2. Place Wheels Towards The Curb
The next thing you need to do is to angle your wheel towards the curb, so if your trailer does become free the curb will help to secure it and stop it rolling down the hill.
If there is no curb then angle your wheels towards the edge of the road, if the brakes do fail then at least your RV won’t roll down the middle of the street.
3. Put The Parking Brake On
Once you’ve parked and placed your wheels towards the curb, put your parking brake on. Double check that it is on before leaving your vehicle. This reduces the chances of the brakes failing.
4. Level Your Travel Trailer
Now that you are in the parked position you need to level your trailer as much as possible.
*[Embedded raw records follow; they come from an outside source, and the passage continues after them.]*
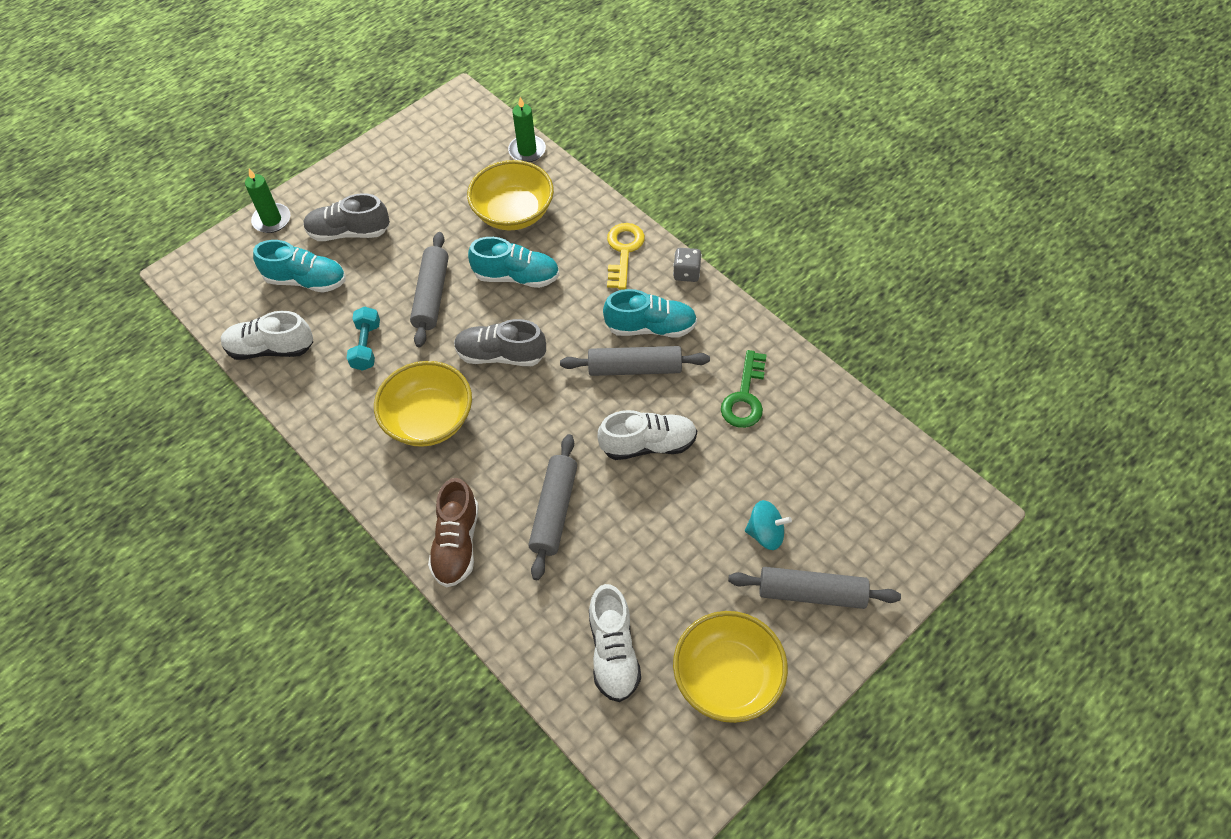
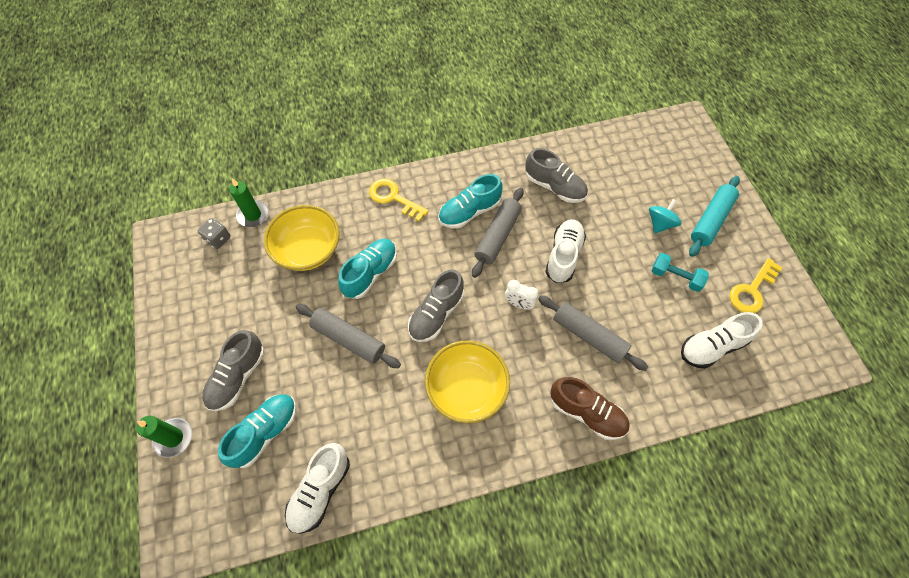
camera: 65 degrees left, 5 degrees up
turquoise dumbbell [347,306,380,371] -> turquoise dumbbell moved to [652,253,709,292]
white shoe [589,584,641,702] -> white shoe turned 135 degrees clockwise [681,312,763,369]
turquoise shoe [603,289,697,337] -> turquoise shoe turned 150 degrees counterclockwise [438,174,503,229]
grey dice [673,248,702,282] -> grey dice moved to [198,218,231,249]
yellow bowl [673,611,788,723] -> yellow key [729,258,783,313]
green key [721,350,767,428] -> grey shoe [525,148,588,203]
grey rolling pin [728,567,901,609] -> turquoise rolling pin [689,176,740,257]
none -> white clock [505,280,538,310]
As this can be a tricky process I have detailed it further below.
First you will need to level your trailer from side to side, then length ways. The easiest way to do this is with a camper leveler kit. These also act as your wheel chocks but are adjustable so you can easily make your travel trailer level.
5. Place Your Wheel Chocks/Leveling Kit
Now your travel trailer is as level as possible, place your wheel chocks in front of the wheels. These plastic triangles are a must have for any RVer and should always be used when parking your RV or travel trailer.
They are an absolute must when parking a travel trailer on a hill. They fight back against the gravity pulling your trailer down the hill. Make sure that you have a good set of RV wheel chocks, this CARMTEK Camper Leveler Premium Kit is a great option for parking on slopes. They act as wheel chocks whilst leveling your trailer. So it takes minutes to get your trailer level rather than hours.
If you have to park on a steep slope then you will need to add additional height under your leveling blocks on the lower side of the trailer.
You will need a safe and secure base to do this, if you can the safest option will be to dig down a few inches and add the blocks into the ground. That’s a far safer way than building up the lego blocks off the ground.
6. Place Your Wheel Stabilizers
If your travel trailer has more than one axis then the next thing to do is to put your wheel stabilizers on. These are X-shaped and lock your wheels in place, this adds extra peace of mind when parked on a hill.
They can be locked in place as well to prevent theft, these RVMATE Camper Metal Wheel Chock Stabilizers are a good option.
Park a Travel Trailer On A Hill – Final Thoughts
It’s best to park your travel trailer as level as possible, so find the flattest spot possible. If you have to park a travel trailer on a hill, try to find a place with the least gradient so you can level your trailer with the leveling kit.